Daytona Beach Hotels

The main drag in Daytona is S. Atlantic Avenue, also known as 1A (and called Ocean Shore Blvd on the north part of Daytona Beach), which runs right along the beachfront. Most of the resorts and hotels and lined up along this main thoroughfare. Peninsula Dr, also known as Hwy 441, runs parallel to Atlantic, a few big blocks to the west, along most the length of the peninsula. Chances are, you'll want to stay somewhere near this beach front locale. Here are some of the top hotels in Daytona Beach:
  • Bahama House - 2001 South Atlantic Ave (daytonabahamahouse.com) - great oceanfront resort with affordable rooms (starting around $130).
  • Perry's Ocean Edge Resort - 2209 South Atlantic Ave (perrysoceanedge.com) - another oceanfront hotel, with 2 pools, and rooms for under $150, and lots of kid friendly activities.
  • Fairfield Daytona Ocean Walk Resort - 300 North Atlantic Avenue (oceanwalk.com) - great art deco design, located on the pedestrian only zone, you can get 1, 2, and 3 bedroom condos here.
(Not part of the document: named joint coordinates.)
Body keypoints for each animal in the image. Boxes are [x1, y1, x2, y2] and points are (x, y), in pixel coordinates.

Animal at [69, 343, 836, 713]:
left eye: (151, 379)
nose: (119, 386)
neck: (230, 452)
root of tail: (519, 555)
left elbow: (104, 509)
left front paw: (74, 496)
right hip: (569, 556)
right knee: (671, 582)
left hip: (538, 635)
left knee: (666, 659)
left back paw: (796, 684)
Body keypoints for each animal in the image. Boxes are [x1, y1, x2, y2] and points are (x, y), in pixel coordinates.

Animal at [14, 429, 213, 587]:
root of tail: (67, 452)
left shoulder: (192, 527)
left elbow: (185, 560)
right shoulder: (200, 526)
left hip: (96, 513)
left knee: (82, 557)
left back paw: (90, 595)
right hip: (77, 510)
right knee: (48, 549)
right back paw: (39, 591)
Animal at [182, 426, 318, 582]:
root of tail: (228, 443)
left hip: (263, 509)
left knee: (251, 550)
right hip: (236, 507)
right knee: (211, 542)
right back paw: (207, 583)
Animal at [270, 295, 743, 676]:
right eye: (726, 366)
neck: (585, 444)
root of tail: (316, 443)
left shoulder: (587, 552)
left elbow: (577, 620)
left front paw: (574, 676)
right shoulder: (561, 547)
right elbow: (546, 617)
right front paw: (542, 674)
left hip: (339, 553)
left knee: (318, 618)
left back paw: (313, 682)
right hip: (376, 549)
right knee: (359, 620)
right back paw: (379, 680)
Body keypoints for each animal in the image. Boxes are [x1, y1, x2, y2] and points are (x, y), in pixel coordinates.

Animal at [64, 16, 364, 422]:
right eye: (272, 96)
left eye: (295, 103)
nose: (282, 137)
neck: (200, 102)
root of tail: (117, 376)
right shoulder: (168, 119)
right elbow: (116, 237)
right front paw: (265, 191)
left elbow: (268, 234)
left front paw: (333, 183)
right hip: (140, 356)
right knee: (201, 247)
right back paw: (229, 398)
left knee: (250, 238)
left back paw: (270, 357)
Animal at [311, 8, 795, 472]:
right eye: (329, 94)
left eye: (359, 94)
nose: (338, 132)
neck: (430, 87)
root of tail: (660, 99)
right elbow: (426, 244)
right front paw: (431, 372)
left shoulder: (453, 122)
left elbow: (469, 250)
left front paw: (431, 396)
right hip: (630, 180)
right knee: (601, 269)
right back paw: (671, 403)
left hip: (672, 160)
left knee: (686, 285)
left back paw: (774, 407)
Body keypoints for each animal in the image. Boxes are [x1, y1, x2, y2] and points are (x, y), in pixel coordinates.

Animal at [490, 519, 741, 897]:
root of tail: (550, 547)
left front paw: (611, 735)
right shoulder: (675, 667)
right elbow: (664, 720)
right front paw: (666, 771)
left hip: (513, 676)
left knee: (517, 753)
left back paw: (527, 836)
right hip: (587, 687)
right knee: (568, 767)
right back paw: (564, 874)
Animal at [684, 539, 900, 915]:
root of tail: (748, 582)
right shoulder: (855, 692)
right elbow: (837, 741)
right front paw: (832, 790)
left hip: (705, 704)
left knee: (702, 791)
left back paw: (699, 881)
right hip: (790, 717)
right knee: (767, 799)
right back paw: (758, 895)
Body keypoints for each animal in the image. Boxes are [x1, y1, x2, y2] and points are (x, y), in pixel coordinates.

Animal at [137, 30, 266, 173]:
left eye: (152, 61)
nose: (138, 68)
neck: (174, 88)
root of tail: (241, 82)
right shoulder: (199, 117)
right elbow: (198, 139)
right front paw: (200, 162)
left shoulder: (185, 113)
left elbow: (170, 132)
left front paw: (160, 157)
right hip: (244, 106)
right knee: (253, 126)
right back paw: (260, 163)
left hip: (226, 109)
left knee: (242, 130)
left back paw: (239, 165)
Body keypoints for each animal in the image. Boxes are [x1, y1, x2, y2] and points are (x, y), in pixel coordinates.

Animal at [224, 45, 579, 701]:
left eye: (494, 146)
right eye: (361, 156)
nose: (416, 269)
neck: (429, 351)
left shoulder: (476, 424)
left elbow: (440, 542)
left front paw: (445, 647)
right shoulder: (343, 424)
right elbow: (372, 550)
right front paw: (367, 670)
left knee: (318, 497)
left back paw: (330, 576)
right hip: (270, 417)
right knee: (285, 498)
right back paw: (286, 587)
Rates begin at under $200.
  • Holiday Inn Daytona Beach - 930 North Atlantic Ave - only complaint here is some limited parking, though larger lot is right across street. Great location overall and many rooms for under $200.
  • Hilton Daytona Beach - (at Ocean Walk Village) 100 N Atlantic Ave - a great Hilton location, nice rooms, good service, though pool is a little small. Overall, perfect location and nice hotel, rooms start around $200.

Best Daytona Beaches and Parks

Stretching for 23 miles, there are plenty of different places to check out in and around Daytona. Ormond-by-the-Sea is at the northern end, and offers a quieter beach experience. Tom Renick Park is the main public beach here, with full facilities. Bicentennial Park straddles the road, with beach access on one side and park on the other, complete with ball fields, basketball courts, etc. Oceanfront Park in Daytona Beach is always a happening spot. Around the pier, there is a long pedestrian only stretch that keeps cars away from the beach. Sun Splash Park is another popular spot just south of DB with some shade and water fountains for kids to play in. Way south is Ponce Inlet and the Lighthouse Point Park -- again this is a much calmer area than Daytona Beach central. New Smyrna Beach has more than 10 miles of open beach and is one of the safest beaches with no riptides. Finally, consider Mary McLeod Bethune Beach Park -- we've picnicked and sunbathed here, and enjoy the boardwalk along the ocean. Be sure to spend some time around Ocean Walk Village as well -- the famous Bubba Gump Shrimp Co restaurant is here, good for lunch or dinner.